▼

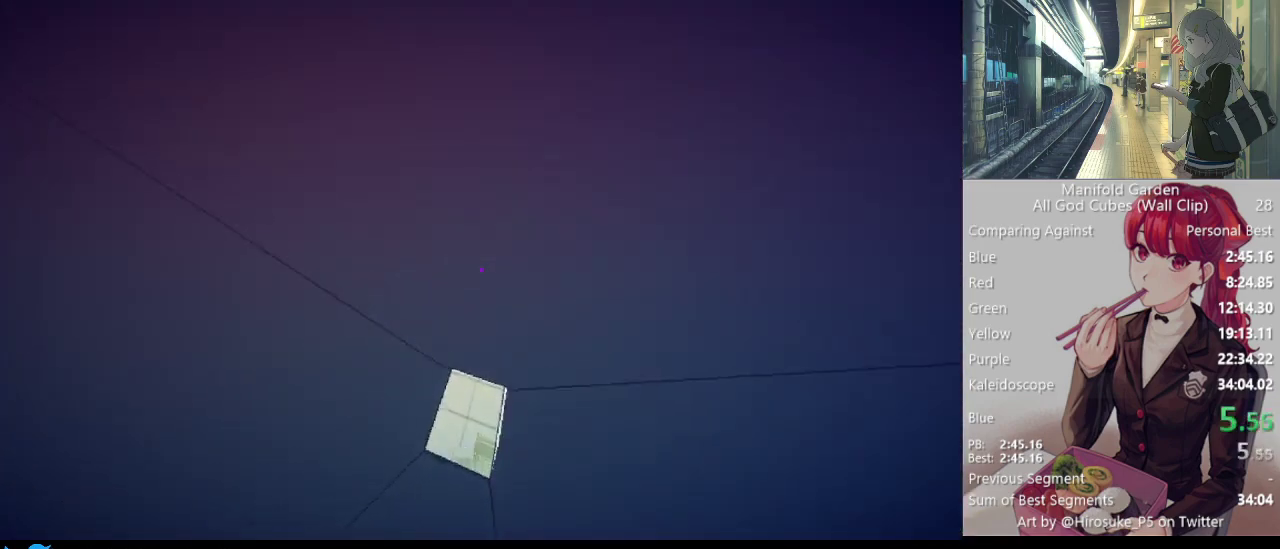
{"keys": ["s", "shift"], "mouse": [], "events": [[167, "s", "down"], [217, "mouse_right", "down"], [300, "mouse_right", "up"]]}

▲
▼

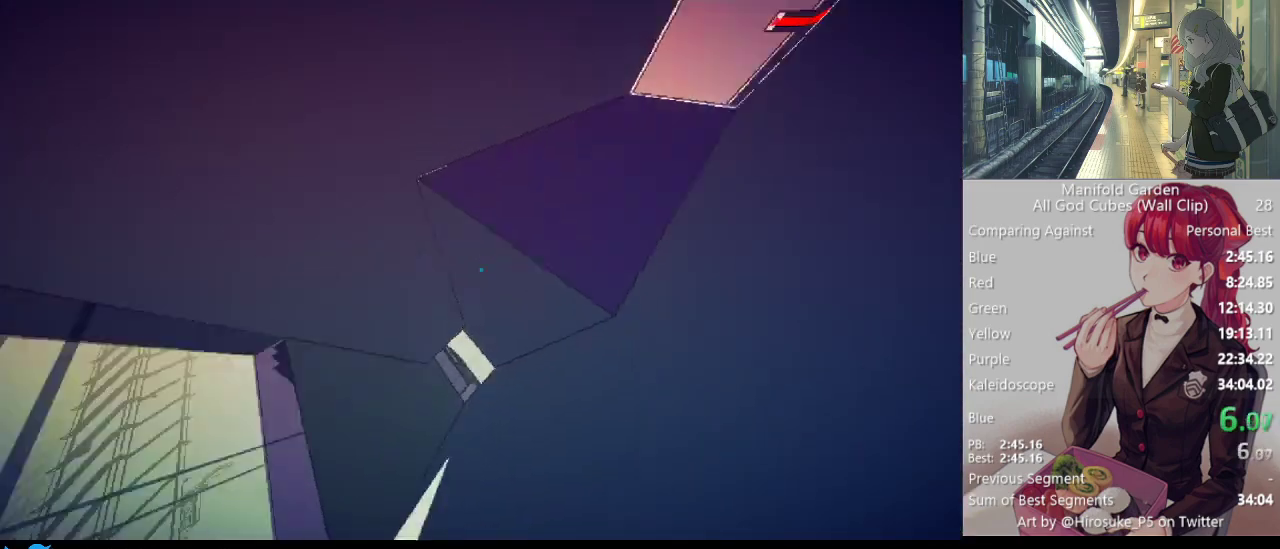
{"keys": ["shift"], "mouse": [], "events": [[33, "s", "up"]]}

▲
▼

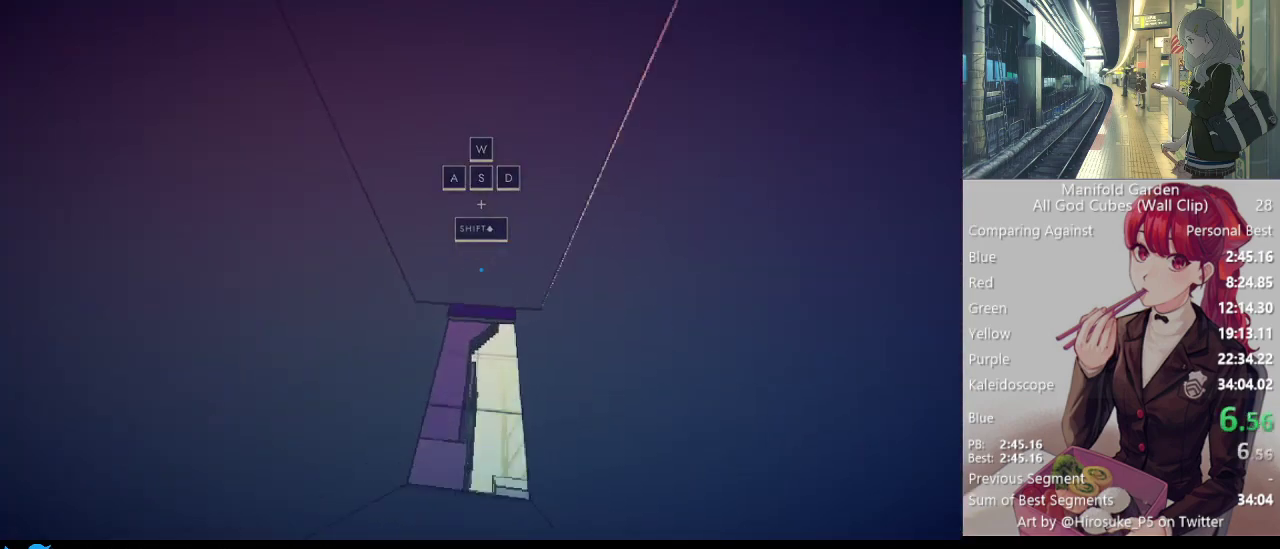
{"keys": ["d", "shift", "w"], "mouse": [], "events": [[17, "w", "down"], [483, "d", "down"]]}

▲

Lines from the entries that contain the word "down" are what the answer must hold.

* Answer to the problem:
{"keys": ["s", "shift"], "mouse": [], "events": [[167, "s", "down"], [217, "mouse_right", "down"], [300, "mouse_right", "up"]]}
{"keys": ["d", "shift", "w"], "mouse": [], "events": [[17, "w", "down"], [483, "d", "down"]]}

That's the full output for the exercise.